If I were to do this problem, I would first use substitution:

arcsin(x) = Θ

x = sin(Θ)........................... continue............

• Philip K. and topsquark

#### Jomo

##### Elite Member
No, what you are saying is not correct. The two pieces of the integrand do not have to have "two variables" to use integration by parts!
One of the two factors you are looking for could be 1 !! Other times you can even introduce a true function of x (not a constant) and then multiply by the reciprocal.

A classic integration by parts problem is $$\displaystyle \int ln(x)dx$$

• topsquark and Philip K.

#### Jomo

##### Elite Member
Another point I want to make. Even if you thought that to use integration by parts you needed to functions of x (which is not true), then why not break up (arcsin(x))^2 into (arcsin(x))*(arcsin(x)).
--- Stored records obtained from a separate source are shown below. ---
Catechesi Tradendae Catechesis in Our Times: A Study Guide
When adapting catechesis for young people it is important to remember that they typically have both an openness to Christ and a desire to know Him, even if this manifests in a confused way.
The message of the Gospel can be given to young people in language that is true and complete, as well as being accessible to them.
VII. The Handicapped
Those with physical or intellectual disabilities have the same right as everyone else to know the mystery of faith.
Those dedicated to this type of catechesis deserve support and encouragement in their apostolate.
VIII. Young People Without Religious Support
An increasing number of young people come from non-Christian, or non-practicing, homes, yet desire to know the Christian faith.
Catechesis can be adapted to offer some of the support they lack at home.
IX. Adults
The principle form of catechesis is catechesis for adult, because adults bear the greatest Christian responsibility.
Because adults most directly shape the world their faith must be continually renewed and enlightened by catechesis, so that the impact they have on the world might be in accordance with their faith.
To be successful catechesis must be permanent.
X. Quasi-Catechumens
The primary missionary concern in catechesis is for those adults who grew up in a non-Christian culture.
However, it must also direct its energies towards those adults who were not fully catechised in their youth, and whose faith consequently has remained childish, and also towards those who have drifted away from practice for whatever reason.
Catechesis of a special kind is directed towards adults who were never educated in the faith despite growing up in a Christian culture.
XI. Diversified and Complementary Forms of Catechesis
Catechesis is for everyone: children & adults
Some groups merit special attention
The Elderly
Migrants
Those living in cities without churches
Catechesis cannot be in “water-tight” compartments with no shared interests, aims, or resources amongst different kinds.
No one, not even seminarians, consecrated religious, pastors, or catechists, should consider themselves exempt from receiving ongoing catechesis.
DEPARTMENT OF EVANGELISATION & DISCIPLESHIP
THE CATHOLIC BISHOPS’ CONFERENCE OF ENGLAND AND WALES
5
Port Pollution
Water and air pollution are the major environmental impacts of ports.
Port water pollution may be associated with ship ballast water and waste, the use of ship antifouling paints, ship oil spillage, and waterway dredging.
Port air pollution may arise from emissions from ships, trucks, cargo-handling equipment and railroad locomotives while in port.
More importantly why do you think that this problem needs to be done by parts?

#### Philip K.

##### New member
No, what you are saying is not correct. The two pieces of the integrand do not have to have "two variables" to use integration by parts!
One of the two factors you are looking for could be 1 !! Other times you can even introduce a true function of x (not a constant) and then multiply by the reciprocal.

A classic integration by parts problem is $$\displaystyle \int ln(x)dx$$
Yes, that was my mistake. I was looking for second variable.
Now i manage to solve it, thank you.